Énoncé.
Modifiez le passage qui va de la ligne contenant « Rendered at 1241 by 1754 pixels. » jusqu'à la fin des enregistrements, ces deux limites comprises, en remplaçant « pixels » par « px » sans rien changer d'autre. Ne recopiez que ce passage.

Données des éléments et des zones

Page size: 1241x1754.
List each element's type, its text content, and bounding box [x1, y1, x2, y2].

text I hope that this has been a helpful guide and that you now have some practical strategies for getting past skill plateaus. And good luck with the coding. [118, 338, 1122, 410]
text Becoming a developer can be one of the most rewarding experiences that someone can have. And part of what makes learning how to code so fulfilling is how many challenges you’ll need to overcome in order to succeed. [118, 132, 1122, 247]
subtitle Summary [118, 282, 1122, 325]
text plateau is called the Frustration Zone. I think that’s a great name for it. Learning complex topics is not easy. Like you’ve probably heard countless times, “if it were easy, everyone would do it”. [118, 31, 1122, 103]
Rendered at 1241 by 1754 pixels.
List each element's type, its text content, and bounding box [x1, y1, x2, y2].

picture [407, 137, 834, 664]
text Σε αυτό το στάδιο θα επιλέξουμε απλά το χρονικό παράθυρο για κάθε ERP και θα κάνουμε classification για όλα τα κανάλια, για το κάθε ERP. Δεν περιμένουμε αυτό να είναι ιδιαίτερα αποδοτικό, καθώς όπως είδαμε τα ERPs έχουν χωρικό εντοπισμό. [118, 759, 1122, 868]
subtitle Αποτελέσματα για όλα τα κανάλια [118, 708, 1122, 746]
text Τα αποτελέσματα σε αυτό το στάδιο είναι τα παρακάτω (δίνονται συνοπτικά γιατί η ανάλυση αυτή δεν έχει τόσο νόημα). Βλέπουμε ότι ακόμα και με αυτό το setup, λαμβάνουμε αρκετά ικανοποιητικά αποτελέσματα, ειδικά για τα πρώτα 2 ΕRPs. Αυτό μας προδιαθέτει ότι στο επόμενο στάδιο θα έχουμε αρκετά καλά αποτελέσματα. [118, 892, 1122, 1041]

Réponse rédigée.
Rendered at 1241 by 1754 px.
List each element's type, its text content, and bounding box [x1, y1, x2, y2].

picture [407, 137, 834, 664]
text Σε αυτό το στάδιο θα επιλέξουμε απλά το χρονικό παράθυρο για κάθε ERP και θα κάνουμε classification για όλα τα κανάλια, για το κάθε ERP. Δεν περιμένουμε αυτό να είναι ιδιαίτερα αποδοτικό, καθώς όπως είδαμε τα ERPs έχουν χωρικό εντοπισμό. [118, 759, 1122, 868]
subtitle Αποτελέσματα για όλα τα κανάλια [118, 708, 1122, 746]
text Τα αποτελέσματα σε αυτό το στάδιο είναι τα παρακάτω (δίνονται συνοπτικά γιατί η ανάλυση αυτή δεν έχει τόσο νόημα). Βλέπουμε ότι ακόμα και με αυτό το setup, λαμβάνουμε αρκετά ικανοποιητικά αποτελέσματα, ειδικά για τα πρώτα 2 ΕRPs. Αυτό μας προδιαθέτει ότι στο επόμενο στάδιο θα έχουμε αρκετά καλά αποτελέσματα. [118, 892, 1122, 1041]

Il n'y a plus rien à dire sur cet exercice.